## [Listed records]
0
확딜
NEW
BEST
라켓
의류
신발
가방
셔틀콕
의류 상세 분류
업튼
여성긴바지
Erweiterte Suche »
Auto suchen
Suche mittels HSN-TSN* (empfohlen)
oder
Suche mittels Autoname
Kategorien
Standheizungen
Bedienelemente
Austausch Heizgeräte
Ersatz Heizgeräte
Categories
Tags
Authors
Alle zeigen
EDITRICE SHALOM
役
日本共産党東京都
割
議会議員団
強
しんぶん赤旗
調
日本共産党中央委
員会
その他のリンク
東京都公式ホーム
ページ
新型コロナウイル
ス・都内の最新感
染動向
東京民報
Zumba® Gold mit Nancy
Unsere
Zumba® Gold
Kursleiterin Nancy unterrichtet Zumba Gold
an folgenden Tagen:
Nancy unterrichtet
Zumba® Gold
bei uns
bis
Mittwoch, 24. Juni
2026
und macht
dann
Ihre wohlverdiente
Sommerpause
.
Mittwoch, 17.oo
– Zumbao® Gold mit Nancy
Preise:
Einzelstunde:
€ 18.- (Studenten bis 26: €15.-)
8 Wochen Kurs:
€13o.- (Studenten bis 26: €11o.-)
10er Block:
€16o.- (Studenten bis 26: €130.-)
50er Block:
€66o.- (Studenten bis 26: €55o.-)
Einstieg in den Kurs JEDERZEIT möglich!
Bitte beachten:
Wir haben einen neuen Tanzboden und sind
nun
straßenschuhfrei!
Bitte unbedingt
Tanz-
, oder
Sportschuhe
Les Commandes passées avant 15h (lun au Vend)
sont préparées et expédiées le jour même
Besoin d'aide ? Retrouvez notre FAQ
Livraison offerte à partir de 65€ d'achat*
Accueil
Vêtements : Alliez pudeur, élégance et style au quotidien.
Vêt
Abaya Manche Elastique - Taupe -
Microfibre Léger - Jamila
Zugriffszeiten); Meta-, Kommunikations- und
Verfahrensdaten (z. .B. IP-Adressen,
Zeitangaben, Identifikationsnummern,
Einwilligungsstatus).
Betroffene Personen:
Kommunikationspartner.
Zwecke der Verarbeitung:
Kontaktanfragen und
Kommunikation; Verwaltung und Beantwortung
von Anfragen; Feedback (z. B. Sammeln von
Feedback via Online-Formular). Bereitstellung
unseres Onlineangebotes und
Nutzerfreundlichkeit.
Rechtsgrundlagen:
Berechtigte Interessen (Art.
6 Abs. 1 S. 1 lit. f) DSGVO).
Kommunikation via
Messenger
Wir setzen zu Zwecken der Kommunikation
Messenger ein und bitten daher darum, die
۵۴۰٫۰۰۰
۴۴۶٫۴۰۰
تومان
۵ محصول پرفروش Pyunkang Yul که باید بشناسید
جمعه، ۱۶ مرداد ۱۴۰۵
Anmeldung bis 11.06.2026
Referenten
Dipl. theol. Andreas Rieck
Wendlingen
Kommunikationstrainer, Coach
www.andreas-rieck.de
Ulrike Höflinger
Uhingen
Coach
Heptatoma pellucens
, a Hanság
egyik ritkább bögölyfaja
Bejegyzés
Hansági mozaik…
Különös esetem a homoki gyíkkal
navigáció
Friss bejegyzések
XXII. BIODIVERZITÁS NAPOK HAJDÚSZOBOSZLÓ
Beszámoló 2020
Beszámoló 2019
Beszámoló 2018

## [Directive]
Determine the number of lines above holding the string "Messenger". Reply with it and nothing more.

## [Written response]
2